When summer and winter exist together at the same time in spring, it can be disorienting. We might feel like we don’t know which season is coming and which one is going. Jesus uses the picture of yeast working through dough, or a mustard seed eventually becoming the biggest tree in the garden to describe the season we are in now. There is something hidden about God’s power at work in these things. That’s why Jesus points to them. He doesn’t want us to miss them or what they mean. Just like right now we need to look closely at the branches of the trees to see whether there are any buds. We can’t see what the seeds are doing underneath the surface of the soil. We have to point out signs of spring to each other or else we might miss them. Pointing out these things to each other is an extremely important springtime practice. Especially here in the north. Otherwise, it is very easy to despair and believe that winter will actually last forever.


As Jesus’ followers in this time, it is important for us to point out to each other the things we see God doing. The new life he is growing. We need to tell each other stories of hard hearts being softened, of forgiveness being offered, of dreams and visions that God gives us or of God causing good to come out of something intended for bad. In this confusing time of spring where both winter and summer exist together, we need to keep pointing out to each other even the smallest of signs of spring, hidden as they may be, to keep our hearts rooted in the reality of the new life that indeed has already begun.
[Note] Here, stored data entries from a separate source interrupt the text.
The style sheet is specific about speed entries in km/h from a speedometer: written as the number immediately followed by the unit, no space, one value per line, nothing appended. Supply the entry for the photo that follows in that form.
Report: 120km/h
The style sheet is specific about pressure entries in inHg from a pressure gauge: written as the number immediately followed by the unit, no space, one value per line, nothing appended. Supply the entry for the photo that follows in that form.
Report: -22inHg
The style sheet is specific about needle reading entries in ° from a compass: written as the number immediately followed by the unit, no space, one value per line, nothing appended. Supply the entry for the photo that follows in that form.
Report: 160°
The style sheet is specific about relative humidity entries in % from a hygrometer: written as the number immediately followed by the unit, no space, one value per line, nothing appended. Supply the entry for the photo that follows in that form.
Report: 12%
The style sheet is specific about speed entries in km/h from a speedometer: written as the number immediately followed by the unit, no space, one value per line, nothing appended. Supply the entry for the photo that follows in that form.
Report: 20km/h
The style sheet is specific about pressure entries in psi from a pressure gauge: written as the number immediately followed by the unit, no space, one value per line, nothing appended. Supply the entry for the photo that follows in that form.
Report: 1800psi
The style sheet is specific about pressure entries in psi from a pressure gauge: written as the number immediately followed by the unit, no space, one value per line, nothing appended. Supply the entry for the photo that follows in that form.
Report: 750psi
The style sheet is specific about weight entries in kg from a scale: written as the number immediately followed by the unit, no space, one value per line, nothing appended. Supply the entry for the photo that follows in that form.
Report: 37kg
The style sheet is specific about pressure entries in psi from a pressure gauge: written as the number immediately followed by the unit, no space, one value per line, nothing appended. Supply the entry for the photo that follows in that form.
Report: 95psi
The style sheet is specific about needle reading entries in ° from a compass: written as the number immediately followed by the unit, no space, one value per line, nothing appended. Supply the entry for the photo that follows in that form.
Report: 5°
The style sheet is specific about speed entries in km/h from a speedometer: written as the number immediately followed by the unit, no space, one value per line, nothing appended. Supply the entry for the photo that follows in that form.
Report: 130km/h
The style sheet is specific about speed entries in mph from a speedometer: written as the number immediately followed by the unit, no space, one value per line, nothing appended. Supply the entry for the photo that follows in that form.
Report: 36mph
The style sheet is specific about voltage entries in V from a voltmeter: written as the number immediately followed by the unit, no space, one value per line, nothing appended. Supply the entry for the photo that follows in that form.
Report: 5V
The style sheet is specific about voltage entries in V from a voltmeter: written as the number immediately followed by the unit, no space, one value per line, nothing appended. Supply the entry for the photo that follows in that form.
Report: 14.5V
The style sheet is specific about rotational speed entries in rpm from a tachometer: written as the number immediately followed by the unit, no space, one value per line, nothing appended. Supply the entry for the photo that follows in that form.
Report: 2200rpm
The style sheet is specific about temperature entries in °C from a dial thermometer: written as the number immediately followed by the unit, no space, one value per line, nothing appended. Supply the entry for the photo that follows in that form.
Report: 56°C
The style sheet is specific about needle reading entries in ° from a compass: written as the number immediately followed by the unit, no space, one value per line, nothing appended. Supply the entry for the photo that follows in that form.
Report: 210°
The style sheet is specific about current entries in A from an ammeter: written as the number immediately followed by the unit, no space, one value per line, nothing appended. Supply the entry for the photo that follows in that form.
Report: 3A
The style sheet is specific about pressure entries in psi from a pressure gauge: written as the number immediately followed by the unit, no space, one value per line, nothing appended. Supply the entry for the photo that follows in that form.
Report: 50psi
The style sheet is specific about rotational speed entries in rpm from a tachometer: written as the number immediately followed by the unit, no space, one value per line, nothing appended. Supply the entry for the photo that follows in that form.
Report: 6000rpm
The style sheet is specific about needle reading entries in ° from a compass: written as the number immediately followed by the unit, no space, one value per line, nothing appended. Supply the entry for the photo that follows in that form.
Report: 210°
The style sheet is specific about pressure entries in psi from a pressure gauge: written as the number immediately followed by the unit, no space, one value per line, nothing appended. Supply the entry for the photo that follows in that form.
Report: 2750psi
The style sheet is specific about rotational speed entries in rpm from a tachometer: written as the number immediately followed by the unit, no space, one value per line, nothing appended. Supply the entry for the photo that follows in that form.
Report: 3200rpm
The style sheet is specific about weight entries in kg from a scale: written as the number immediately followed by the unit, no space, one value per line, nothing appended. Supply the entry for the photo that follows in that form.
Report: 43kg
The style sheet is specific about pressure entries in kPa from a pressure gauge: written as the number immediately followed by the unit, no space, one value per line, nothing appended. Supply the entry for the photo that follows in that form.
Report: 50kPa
The third thing about spring that I wanted to name together is a mystery that many of us will witness, but that none of us will fully understand. It’s this: that somehow, it’s the very stuff of winter that by God’s power he transforms to nourish the new life of spring. Snow doesn’t just disappear in spring. It melts. God warms and transforms the snow to water that sinks into the ground and nourishes the seeds that are hidden and waiting there.


Jesus faced the worst that the Enemy had. Separation from God, intense physical pain, rejection and abandonment from his closest friends, and a cruel execution. Jesus didn’t bypass death. He didn’t make it disappear as if by magic. He went through it and redeemed it. He transformed it so that it no longer did what it was intended to do. In John 12 Jesus says, “Unless a kernel of wheat falls to the ground and dies, it remains only a single seed. But if it dies, it produces many seeds.” Because of Jesus’ death and resurrection, the stuff of winter can be itself transformed. In spring, death still occurs but we plant our loved ones like seeds in the ground trusting they will rise again. Tears still fall but we plant them too, trusting that those who weep will come home carrying a harvest of joy. Pain becomes something that God transforms. This to me is one of the most mysterious and unexpected parts of Easter. That God can take what was intended for evil, and make good come out of it. He can even make life come out of it. Beginning with his death and resurrection, Jesus sets a pattern for his people, a pattern where he takes the very stuff of winter, and he transforms it, like snow into water, water that nourishes the new life in this springtime season.


So welcome to spring! This sometimes confusing, sometimes joyful in-between season. Let’s rejoice in it, point out its signs to one another and live in trust in it, that winter’s power is truly gone, that it will never return. The God-summer is coming, His new life is on the move. Amen.